**The input:**

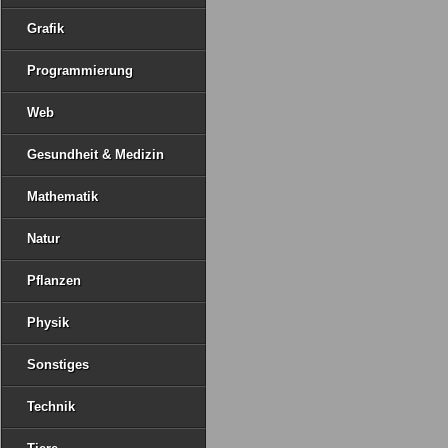
Grafik
Programmierung
Web
Gesundheit & Medizin
Mathematik
Natur
Pflanzen
Physik
Sonstiges
Technik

**Instruction:**
Output every text line from the entries above verbatim, in their original order, and omit the pictures.

**Expected output:**
Grafik
Programmierung
Web
Gesundheit & Medizin
Mathematik
Natur
Pflanzen
Physik
Sonstiges
Technik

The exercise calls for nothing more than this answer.